DMI3 mutants respond to bacterial Nod factors (nodulation signals) with calcium spiking and root hair swelling (early changes in the root associated with nodulation) but do not show changes in gene expression levels or cell division needed for nodule formation.

The DMI3 gene makes a protein which is not involved in the plant’s recognition or early response of the bacteria, but is an important part of the communication system that relays the initial response through the plant cell. Medicago plants with a damaged DMI3 gene can respond to the presence of bacteria and show some of the early responses associated with making root nodules. However, the process stops prematurely and the relationship fails.

DMI3 is also involved in another intimate and beneficial relationship between plant’s and micro-organisms, this time with particular soil-living fungi in so-called arbuscular mycorrhizal associations.

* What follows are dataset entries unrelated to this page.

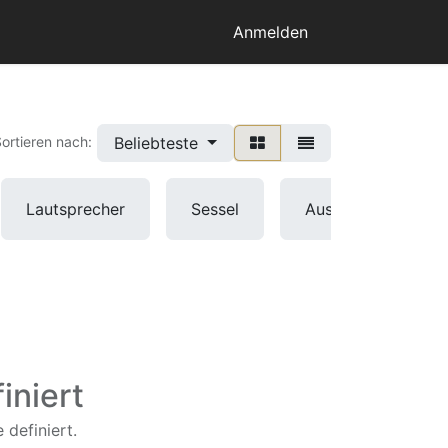
Anmelden
Beliebteste
ortieren nach:
Lautsprecher
Sessel
Ausstattung
iniert
 definiert.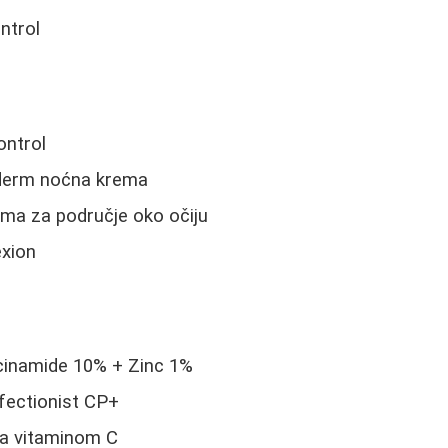
ntrol
ontrol
aderm noćna krema
a za područje oko očiju
exion
cinamide 10% + Zinc 1%
fectionist CP+
a vitaminom C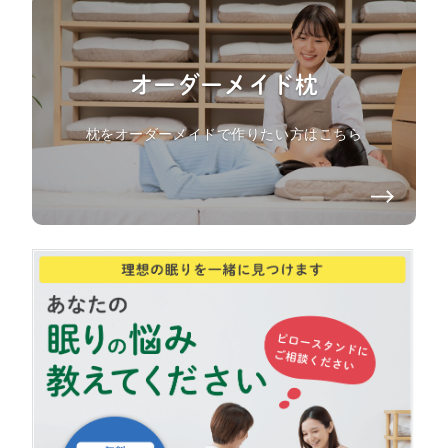
オーダーメイド枕
枕をオーダーメイドで作りたい方はこちら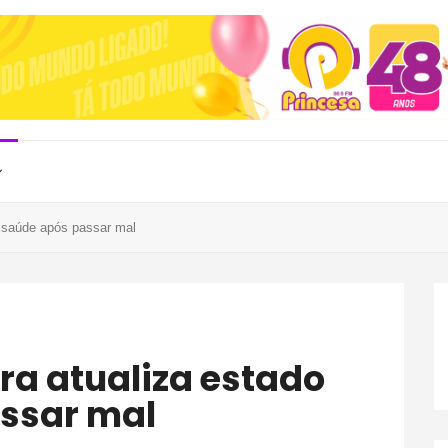
e saúde após passar mal
ssar mal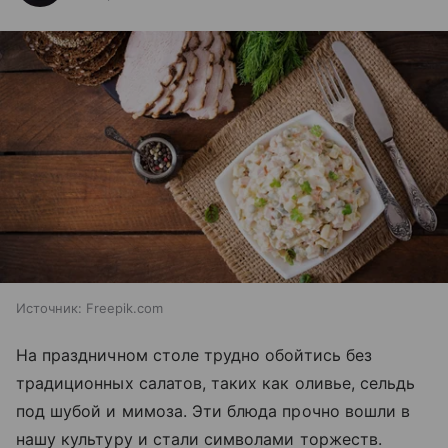
Источник:
Freepik.com
На праздничном столе трудно обойтись без
традиционных салатов, таких как оливье, сельдь
под шубой и мимоза. Эти блюда прочно вошли в
нашу культуру и стали символами торжеств.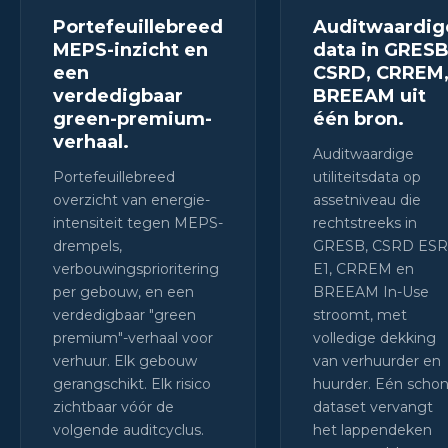
Portefeuillebreed
Auditwaardig
MEPS-inzicht en
data in GRESB
een
CSRD, CRREM
verdedigbaar
BREEAM uit
green-premium-
één bron.
verhaal.
Auditwaardige
Portefeuillebreed
utiliteitsdata op
overzicht van energie-
assetniveau die
intensiteit tegen MEPS-
rechtstreeks in
drempels,
GRESB, CSRD ESR
verbouwingsprioritering
E1, CRREM en
per gebouw, en een
BREEAM In-Use
verdedigbaar "green
stroomt, met
premium"-verhaal voor
volledige dekking
verhuur. Elk gebouw
van verhuurder en
gerangschikt. Elk risico
huurder. Eén scho
zichtbaar vóór de
dataset vervangt
volgende auditcyclus.
het lappendeken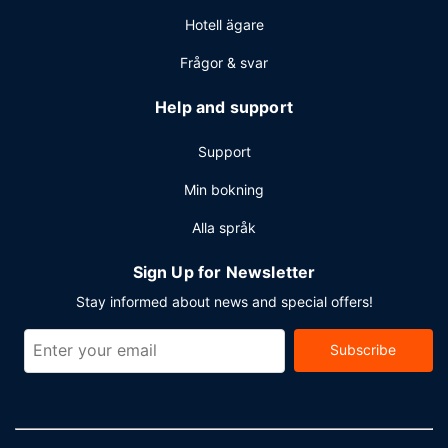
Hotell ägare
Frågor & svar
Help and support
Support
Min bokning
Alla språk
Sign Up for Newsletter
Stay informed about news and special offers!
Subscribe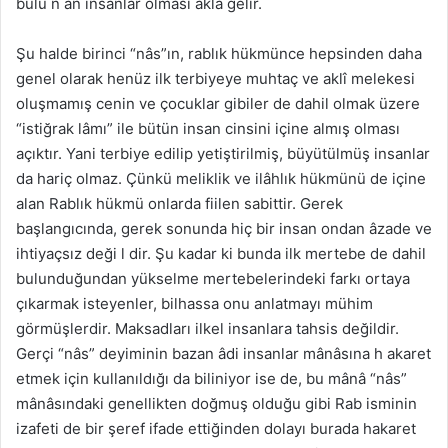
bulu n an insanlar olması akla gelir.
Şu halde birinci “nâs”ın, rablık hükmünce hepsinden daha
genel olarak henüz ilk terbiyeye muhtaç ve aklî melekesi
oluşmamış cenin ve çocuklar gibiler de dahil olmak üzere
“istiğrak lâmı” ile bütün insan cinsini içine almış olması
açıktır. Yani terbiye edilip yetiştirilmiş, büyütülmüş insanlar
da hariç olmaz. Çünkü meliklik ve ilâhlık hükmünü de içine
alan Rablık hükmü onlarda fiilen sabittir. Gerek
başlangıcında, gerek sonunda hiç bir insan ondan âzade ve
ihtiyaçsız deği l dir. Şu kadar ki bunda ilk mertebe de dahil
bulunduğundan yükselme mertebelerindeki farkı ortaya
çıkarmak isteyenler, bilhassa onu anlatmayı mühim
görmüşlerdir. Maksadları ilkel insanlara tahsis değildir.
Gerçi “nâs” deyiminin bazan âdi insanlar mânâsına h akaret
etmek için kullanıldığı da biliniyor ise de, bu mânâ “nâs”
mânâsındaki genellikten doğmuş olduğu gibi Rab isminin
izafeti de bir şeref ifade ettiğinden dolayı burada hakaret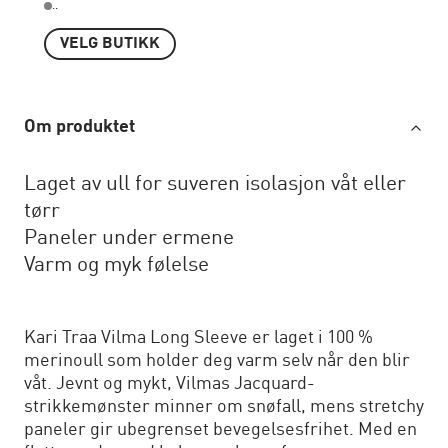
..
VELG BUTIKK
Om produktet
Laget av ull for suveren isolasjon våt eller
tørr
Paneler under ermene
Varm og myk følelse
Kari Traa Vilma Long Sleeve er laget i 100 %
merinoull som holder deg varm selv når den blir
våt. Jevnt og mykt, Vilmas Jacquard-
strikkemønster minner om snøfall, mens stretchy
paneler gir ubegrenset bevegelsesfrihet. Med en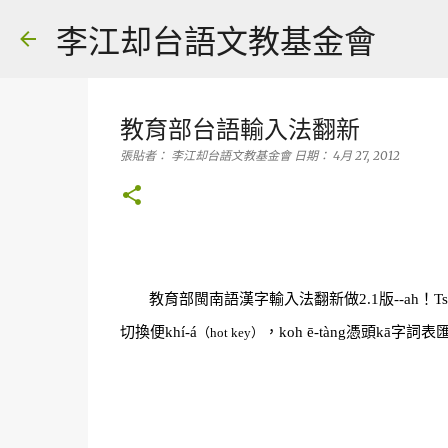
李江却台語文教基金會
教育部台語輸入法翻新
張貼者：
李江却台語文教基金會
日期：
4月 27, 2012
教育部閩南語漢字輸入法翻新做2.1版--ah！Ts
切換便khí-á
，koh ē-tàng憑頭kā
（hot key）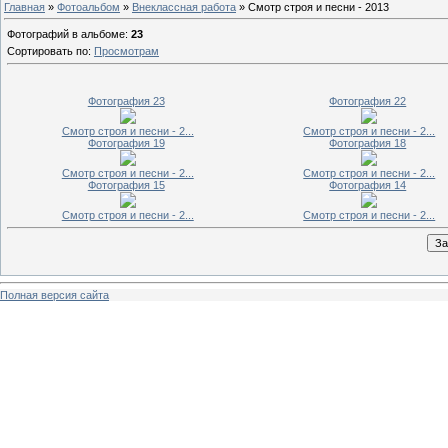
Главная
»
Фотоальбом
»
Внеклассная работа
» Смотр строя и песни - 2013
Фотографий в альбоме
:
23
Сортировать по
:
Просмотрам
Фотография 23
Фотография 22
Смотр строя и песни - 2...
Смотр строя и песни - 2...
Фотография 19
Фотография 18
Смотр строя и песни - 2...
Смотр строя и песни - 2...
Фотография 15
Фотография 14
Смотр строя и песни - 2...
Смотр строя и песни - 2...
Полная версия сайта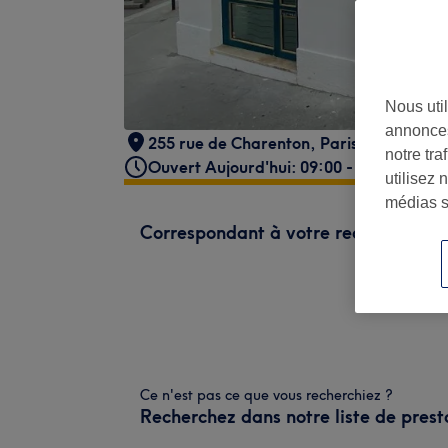
Nous util
annonces
255 rue de Charenton
,
Paris
,
75012
notre tr
Ouvert Aujourd'hui: 09:00 - 20:30
utilisez 
médias s
Correspondant à votre recherche
Ce n'est pas ce que vous recherchiez ?
Recherchez dans notre liste de prest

[4] The nitrogen-fixing symbiosis (a relationship in which both partners benefit) between legumes and Rhizobium bacteria is thought to be a relatively recent evolutionary development. The root nodules (that accommodate the bacteria) can be thought of as the natural bio-reactors in which the conditions for nitrogen-fixation are maintained.

This unusual and highly specialized symbiosis enables the bacteria to take nitrogen gas from the atmosphere and convert it into nitrate and ammonia (nitrogen fixation), which are absorbed and used by the plant. The plants are effectively able to make their own fertilizer as a result of this partnership. In return the bacteria are able to absorb and use sugars produced by the plant.

The relationship begins with plant roots producing a chemical signal that stimulates any Rhizobia bacteria, in the surrounding soil, to produce their own signals. When the plant detects the bacterial signal a cascade of changes occur in the plant root. This eventually results in the bacteria invading the roots and taking up residence in specialized structures, called root nodules, which are produced on the plant’s roots. The bacteria in the root nodules then begin to fix nitrogen.

Plants cannot use nitrogen directly from the atmosphere, but rely on it being converted to a usable form, such as ammonium, in order to use it. The symbiotic relationships between legumes and rhizobia account for 65% of the global nitrogen that can be used by other plants (when the legume dies) or animals (when the legume is eaten). The manufacture of ammonium fertilizer is an energy intensive process while the application of manufactured, and natural, nitrogen fertilizers can have adverse environmental impacts (eg. run-off to ground water). The ability of legumes to fix atmospheric nitrogen is the reason they are included in farm rotations - as a means to return nitrogen to the soil.

[5] Arbuscular mycorrhiza are associations between roots and specific soil-living fungi, which are commonly found among many higher plants, including major crops. The associations are of interest because they increase the plant’s ability to take up nutrients from the soil. Typically, the hyphae of a mycorrhizal fungus that come into contact with the root surface of a compatible plant, will penetrate the root epidermal cells and enter the root cortical cells. Here a specialised structure within the cell develops that accommodates the invading hypha of the fungal partner and a stable long-term symbiosis is established. This is an ancient symbiosis having been found in fossils of early land plants.